Swift: The Drapier’s First Letter (1724)
Swift wrote this letter in the voice of one M.B. Drapier, an Irishman who is protesting the recent act that sought to relieve the shortage of currency in Ireland by allowing a man named Mr. Wood to mint 108,000 pounds worth of copper coin. Drapier argues that such a plan would be the ruin of the Irish economy and he urges his countrymen not to take this copper money in payment for any goods or service, which he argues they are entitled to do under English law.
The style of this letter is much more earnest than, say, the Argument Against the Abolition of Christianity, this despite the fact that Swift is again writing in the voice of a character. However, according to most scholars it seemed that Swift actually agreed with Drapier’s cause, at least to a point, so it makes one wonder why Swift chose to create the character of Drapier rather than write about the controversy under his own name.
Besides that, there isn’t much to this piece that can’t be gotten more thoroughly by re-skimming Thompson’s Models of Value book. We can see in Drapier’s argument that the English economy is in flux, its citizens not quite sure whether their economy is founded on principles of the real, instrinsic value of their coin or in an arbitrary, symbolic value. Drapier is relentless in his argument that silver and gold are the only real, lawful money of England because they have intrinsic value. However, the main support that Drapier has for his position is a hundreds-of-years-old piece of law that (we can only presume) would have limited applicability to Britain’s “new economy.” To what extent Swift wanted us to question Drapier’s position is, however, impossible to tell.

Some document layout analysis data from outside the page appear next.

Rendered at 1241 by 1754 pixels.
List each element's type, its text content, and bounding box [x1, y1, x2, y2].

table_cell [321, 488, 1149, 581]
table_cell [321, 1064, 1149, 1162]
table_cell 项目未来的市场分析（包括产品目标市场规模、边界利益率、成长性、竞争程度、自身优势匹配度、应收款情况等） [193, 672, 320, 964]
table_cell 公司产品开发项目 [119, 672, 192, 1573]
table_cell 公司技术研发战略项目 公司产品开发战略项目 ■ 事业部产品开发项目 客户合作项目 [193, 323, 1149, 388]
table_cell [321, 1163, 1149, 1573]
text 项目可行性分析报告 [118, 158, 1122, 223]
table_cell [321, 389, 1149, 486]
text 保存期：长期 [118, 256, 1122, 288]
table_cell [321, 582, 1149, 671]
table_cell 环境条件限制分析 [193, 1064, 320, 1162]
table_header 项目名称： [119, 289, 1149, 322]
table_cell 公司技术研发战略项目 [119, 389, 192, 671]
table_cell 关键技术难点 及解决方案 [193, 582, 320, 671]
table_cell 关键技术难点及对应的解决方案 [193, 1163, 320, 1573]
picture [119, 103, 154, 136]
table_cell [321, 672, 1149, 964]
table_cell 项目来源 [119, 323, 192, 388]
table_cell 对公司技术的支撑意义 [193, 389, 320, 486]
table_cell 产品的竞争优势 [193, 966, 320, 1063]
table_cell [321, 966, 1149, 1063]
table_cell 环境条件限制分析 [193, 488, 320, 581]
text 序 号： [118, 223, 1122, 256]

One more thing: there is one great image in the piece, and that is of farmer’s paying their rents with this copper currency, which Drapier asserts would take dozens of cart-loads of coin for the average farmer’s six-month rent. He also talks about ladies going into town to by fabric and being accompanies by several horses all drawing carts loaded up with this near-worthless money, whose real value he asserts is only one-twelfth that of real sterling coin.